→ Task requirements
Please retype the records below exactly as they appear, but leave out the pictures.

(Stored data entries)

========

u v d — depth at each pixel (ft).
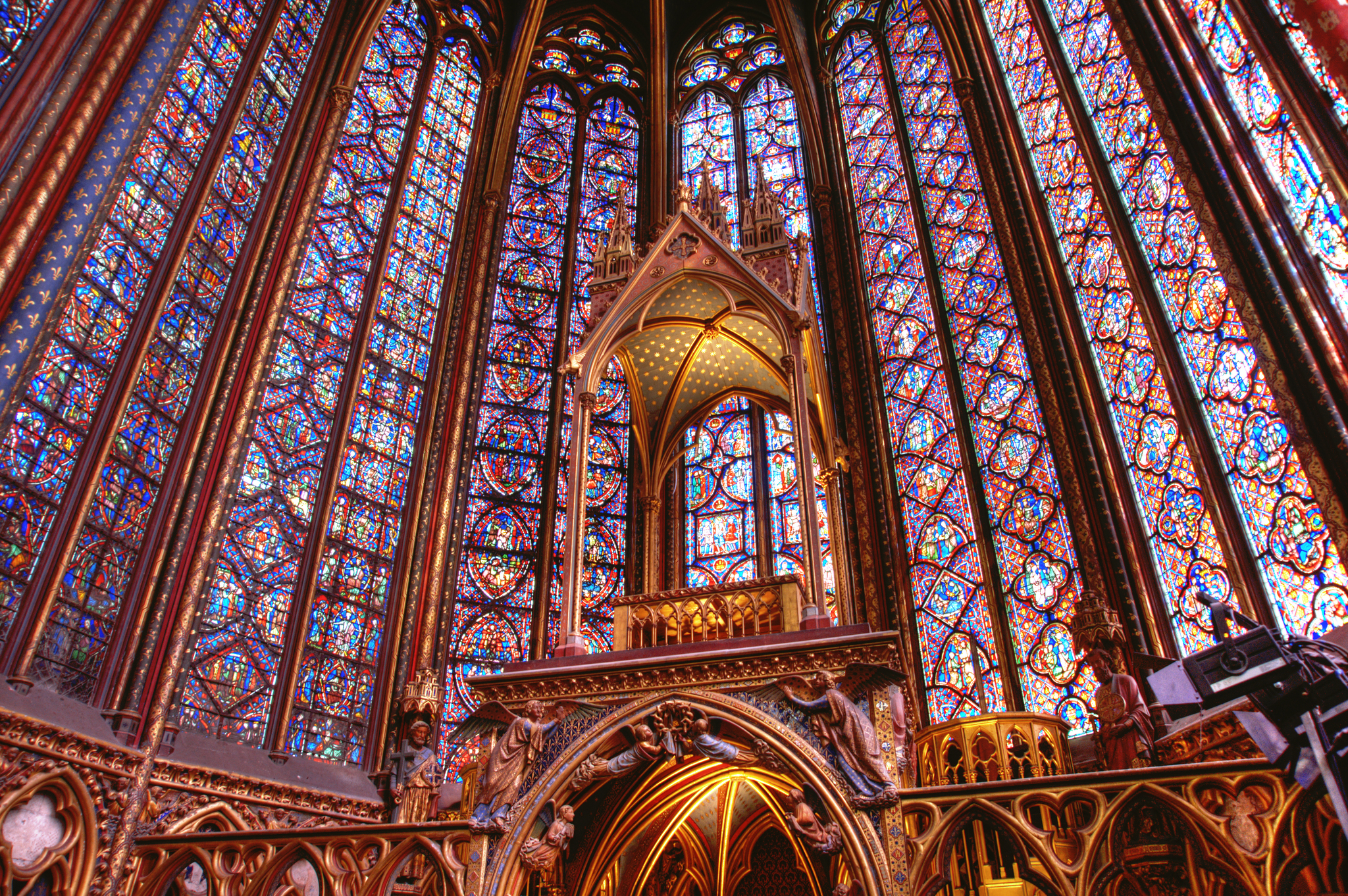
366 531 40.04
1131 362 29.63
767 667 20.54
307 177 41.22
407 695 35.99
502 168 53.42
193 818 28.71
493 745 21.45
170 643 29.94
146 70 29.78
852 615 31.58
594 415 49.65
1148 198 29.17
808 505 25.07
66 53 27.37
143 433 31.40
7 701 24.06
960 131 43.24
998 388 36.78
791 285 29.40
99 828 25.88
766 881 31.12
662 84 58.54
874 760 18.56
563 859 23.16
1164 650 26.63
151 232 32.91
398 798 33.55
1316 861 14.56
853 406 44.32
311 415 39.22
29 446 26.84
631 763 20.08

========

→ Exercise answer
u v d — depth at each pixel (ft).
366 531 40.04
1131 362 29.63
767 667 20.54
307 177 41.22
407 695 35.99
502 168 53.42
193 818 28.71
493 745 21.45
170 643 29.94
146 70 29.78
852 615 31.58
594 415 49.65
1148 198 29.17
808 505 25.07
66 53 27.37
143 433 31.40
7 701 24.06
960 131 43.24
998 388 36.78
791 285 29.40
99 828 25.88
766 881 31.12
662 84 58.54
874 760 18.56
563 859 23.16
1164 650 26.63
151 232 32.91
398 798 33.55
1316 861 14.56
853 406 44.32
311 415 39.22
29 446 26.84
631 763 20.08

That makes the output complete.